◆ **所给文本**
┄┄┄┄┄┄┄┄┄┄

对于二次开发而言,如果需要APIServer掌握更多的Node信息,可以再此处添加自定义函数。例如:上报磁盘信息等。

tryUpdateNodeStatus 中最后调用 PatchNodeStatus 上报 node 的状态到 master。

kubernetes/pkg/util/node/node.go#PatchNodeStatus

 1
 2
 3
 4
 5
 6
 7
 8
 9
10
11
12
13
14
// PatchNodeStatus patches node status.
func PatchNodeStatus(c v1core.CoreV1Interface, nodeName types.NodeName, oldNode *v1.Node, newNode *v1.Node) (*v1.Node, []byte, error) {
	//对比从apiserver中获取到的node信息以及重置后的node信息,计算 patch
	patchBytes, err := preparePatchBytesforNodeStatus(nodeName, oldNode, newNode)
	if err != nil {
		return nil, nil, err
	}

	updatedNode, err := c.Nodes().Patch(string(nodeName), types.StrategicMergePatchType, patchBytes, "status")
	if err != nil {
		return nil, nil, fmt.Errorf("failed to patch status %q for node %q: %v", patchBytes, nodeName, err)
	}
	return updatedNode, patchBytes, nil
}

在 PatchNodeStatus 会调用已注册的那些方法将状态把状态发给 APIServer。

总结

上述主要讲述了kubelet上报node状态的方式以及实现,node状态上报的方式目前有2种,上面仅仅分析了第一种状态上报的方式。在大规模集群中由于节点数量比较多,所有node都频繁上报状态会对etcd造成一定的压力,当node和apiserver通信时由于网络导致心跳上报失败也会影响node的状态,为了避免此类问题的出现才有了第二种上报方式NodeLease。

┄┄┄┄┄┄┄┄┄┄

◆ **记录数据**

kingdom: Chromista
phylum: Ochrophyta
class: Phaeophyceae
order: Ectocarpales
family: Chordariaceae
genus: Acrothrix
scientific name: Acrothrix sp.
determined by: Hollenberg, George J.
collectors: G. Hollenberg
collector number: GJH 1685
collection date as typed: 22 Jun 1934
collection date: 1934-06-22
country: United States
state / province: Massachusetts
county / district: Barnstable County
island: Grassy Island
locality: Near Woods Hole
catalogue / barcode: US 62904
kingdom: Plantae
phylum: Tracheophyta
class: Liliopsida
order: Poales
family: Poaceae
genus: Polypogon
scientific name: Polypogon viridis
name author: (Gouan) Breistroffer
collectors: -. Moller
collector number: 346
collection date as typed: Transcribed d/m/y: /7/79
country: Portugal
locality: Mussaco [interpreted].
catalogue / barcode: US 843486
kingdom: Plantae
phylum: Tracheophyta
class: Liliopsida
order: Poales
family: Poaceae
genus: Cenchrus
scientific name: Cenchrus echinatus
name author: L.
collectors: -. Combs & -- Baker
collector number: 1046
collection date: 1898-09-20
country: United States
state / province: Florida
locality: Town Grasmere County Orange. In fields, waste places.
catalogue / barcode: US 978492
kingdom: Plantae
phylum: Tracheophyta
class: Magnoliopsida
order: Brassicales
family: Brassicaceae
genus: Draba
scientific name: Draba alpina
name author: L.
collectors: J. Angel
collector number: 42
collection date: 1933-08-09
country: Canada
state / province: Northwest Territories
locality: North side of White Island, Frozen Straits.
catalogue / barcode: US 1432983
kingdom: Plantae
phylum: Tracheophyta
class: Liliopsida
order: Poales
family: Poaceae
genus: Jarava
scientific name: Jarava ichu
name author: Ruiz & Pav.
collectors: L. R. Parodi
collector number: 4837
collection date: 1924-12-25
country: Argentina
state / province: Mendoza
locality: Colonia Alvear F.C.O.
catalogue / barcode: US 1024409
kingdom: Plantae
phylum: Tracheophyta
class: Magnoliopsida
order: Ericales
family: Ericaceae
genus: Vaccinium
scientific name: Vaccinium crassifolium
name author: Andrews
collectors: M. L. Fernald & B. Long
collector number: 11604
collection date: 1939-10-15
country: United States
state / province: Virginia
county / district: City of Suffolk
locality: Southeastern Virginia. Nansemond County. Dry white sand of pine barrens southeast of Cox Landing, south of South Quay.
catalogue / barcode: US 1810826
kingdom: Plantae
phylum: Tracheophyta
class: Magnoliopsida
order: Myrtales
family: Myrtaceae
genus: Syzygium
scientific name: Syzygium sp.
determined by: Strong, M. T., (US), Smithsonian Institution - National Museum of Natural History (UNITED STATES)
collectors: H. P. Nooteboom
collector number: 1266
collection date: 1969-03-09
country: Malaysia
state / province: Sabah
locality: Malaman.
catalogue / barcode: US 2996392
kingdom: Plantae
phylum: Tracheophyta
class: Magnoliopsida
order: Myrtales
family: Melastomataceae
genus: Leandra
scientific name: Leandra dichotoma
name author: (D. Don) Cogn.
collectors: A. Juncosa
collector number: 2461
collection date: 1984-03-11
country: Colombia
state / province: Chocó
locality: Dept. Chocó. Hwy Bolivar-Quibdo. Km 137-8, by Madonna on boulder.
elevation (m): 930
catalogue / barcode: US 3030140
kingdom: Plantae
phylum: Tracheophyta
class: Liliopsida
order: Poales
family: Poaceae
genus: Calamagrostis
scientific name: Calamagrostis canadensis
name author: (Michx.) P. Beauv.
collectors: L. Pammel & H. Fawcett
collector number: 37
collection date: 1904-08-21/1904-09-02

┄┄┄┄┄┄┄┄┄┄

◆ **任务要求**
请根据上面关于 kubelet 上报 node 状态的文本回答以下问题:
1. tryUpdateNodeStatus 最后调用哪个函数上报 node 的状态?
2. PatchNodeStatus 中调用 c.Nodes().Patch 时传入的 patch 类型是什么?
3. node 状态的第二种上报方式叫什么?

◆ **本题作答**
1. PatchNodeStatus
2. types.StrategicMergePatchType
3. NodeLease